The 147-square mile Guanabara Bay is inundated with raw sewage and tons of garbage every day from low-income communities around it. Rio has had to build a fleet of ‘eco-boats’ to pluck debris out of the water so that Olympic sailing races can take place. On a recent day, one was docked outside the museum, where garbage floated on the water.
Oliveira, the curator, said that the impact of pollution on certain species was referred to in the exhibit. He said the museum will also start exhibiting a monitoring system from local universities which is accompanying work to clean up the bay.
“We will specifically have this content,” he said.
Officials admitted that other Brazilian environmental questions could feature more – like deforestation in the Amazon rainforest, which appears in video clips and is included in interactive games in the Tomorrows area.
“We are going to work on this,” said José Roberto Marinho, president of the Roberto Marinho Foundation, a non-profit group that developed the museum and is named after his father, who founded Brazil’s Globo media group and television network.

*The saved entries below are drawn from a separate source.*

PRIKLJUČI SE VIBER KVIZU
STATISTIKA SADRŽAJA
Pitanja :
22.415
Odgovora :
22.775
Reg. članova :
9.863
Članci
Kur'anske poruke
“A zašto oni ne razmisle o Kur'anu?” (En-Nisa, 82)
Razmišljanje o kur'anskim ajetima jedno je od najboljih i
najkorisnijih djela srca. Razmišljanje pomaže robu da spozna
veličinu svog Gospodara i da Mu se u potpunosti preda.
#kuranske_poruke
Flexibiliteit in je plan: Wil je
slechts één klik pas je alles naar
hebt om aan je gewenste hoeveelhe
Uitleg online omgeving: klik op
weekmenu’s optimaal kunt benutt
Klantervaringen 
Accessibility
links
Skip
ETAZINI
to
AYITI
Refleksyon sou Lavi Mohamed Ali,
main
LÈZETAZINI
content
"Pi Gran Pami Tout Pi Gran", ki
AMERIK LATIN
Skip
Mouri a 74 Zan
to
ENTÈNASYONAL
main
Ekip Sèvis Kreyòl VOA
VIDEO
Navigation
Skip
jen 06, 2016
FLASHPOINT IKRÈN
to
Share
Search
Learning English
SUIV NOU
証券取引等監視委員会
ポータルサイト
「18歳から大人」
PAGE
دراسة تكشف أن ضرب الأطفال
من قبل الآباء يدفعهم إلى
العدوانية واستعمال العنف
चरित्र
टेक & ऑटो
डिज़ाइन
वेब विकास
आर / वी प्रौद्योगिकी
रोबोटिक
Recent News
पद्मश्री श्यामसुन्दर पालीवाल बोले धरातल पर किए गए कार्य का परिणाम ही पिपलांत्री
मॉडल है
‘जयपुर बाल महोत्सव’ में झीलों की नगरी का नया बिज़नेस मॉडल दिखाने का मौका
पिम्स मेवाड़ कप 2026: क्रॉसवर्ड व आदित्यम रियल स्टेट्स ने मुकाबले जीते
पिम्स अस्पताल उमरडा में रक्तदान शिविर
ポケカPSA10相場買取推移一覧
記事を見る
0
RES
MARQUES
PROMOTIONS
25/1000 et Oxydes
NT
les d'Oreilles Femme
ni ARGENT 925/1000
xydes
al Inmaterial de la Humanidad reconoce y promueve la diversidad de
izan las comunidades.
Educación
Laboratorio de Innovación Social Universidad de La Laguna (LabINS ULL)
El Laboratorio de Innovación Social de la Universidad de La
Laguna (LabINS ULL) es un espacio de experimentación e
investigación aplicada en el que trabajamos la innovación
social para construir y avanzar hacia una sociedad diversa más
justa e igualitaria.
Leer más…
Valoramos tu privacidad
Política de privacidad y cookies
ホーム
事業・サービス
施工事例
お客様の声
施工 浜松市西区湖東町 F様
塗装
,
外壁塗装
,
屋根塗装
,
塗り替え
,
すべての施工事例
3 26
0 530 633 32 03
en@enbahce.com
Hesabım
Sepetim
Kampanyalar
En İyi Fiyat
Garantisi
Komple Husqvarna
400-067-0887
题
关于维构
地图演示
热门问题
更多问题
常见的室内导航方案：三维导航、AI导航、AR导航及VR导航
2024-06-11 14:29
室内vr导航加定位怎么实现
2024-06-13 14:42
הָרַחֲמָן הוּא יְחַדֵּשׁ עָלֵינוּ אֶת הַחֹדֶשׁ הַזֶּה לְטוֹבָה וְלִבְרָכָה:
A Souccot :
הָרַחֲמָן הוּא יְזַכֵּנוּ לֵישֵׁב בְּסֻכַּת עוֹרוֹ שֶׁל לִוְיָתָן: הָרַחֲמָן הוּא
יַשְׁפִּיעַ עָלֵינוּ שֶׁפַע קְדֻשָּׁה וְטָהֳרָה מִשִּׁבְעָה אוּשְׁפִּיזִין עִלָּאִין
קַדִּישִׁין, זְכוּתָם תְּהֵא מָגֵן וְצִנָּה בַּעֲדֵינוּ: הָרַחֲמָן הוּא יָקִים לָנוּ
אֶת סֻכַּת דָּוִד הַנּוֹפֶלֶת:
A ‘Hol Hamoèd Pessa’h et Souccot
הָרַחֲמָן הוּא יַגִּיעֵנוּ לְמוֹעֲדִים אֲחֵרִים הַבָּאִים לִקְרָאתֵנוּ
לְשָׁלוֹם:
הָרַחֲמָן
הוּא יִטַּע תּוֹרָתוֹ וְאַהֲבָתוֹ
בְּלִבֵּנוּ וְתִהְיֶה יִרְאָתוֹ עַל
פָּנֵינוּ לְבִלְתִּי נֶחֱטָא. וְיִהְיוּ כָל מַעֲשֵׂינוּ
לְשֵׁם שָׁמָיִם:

“We are going to have an intense program of debates" and programs on the Internet about Brazil's environmental challenges, he said. “The question of the Amazon, this will be on the site.”
Marinho quoted an old joke: that Brazil is the country of the future, and always will be. “But not the museum, it has something more immediate, it shows that tomorrow is the result of what we are doing today,” he said.
Brazilians really want a better future. But to get there, experts say, they not only have to address serious structural problems, like the lack of sanitation and and garbage disposal that contribute heavily to pollution in the Guanabara Bay. They also need to acknowledge them.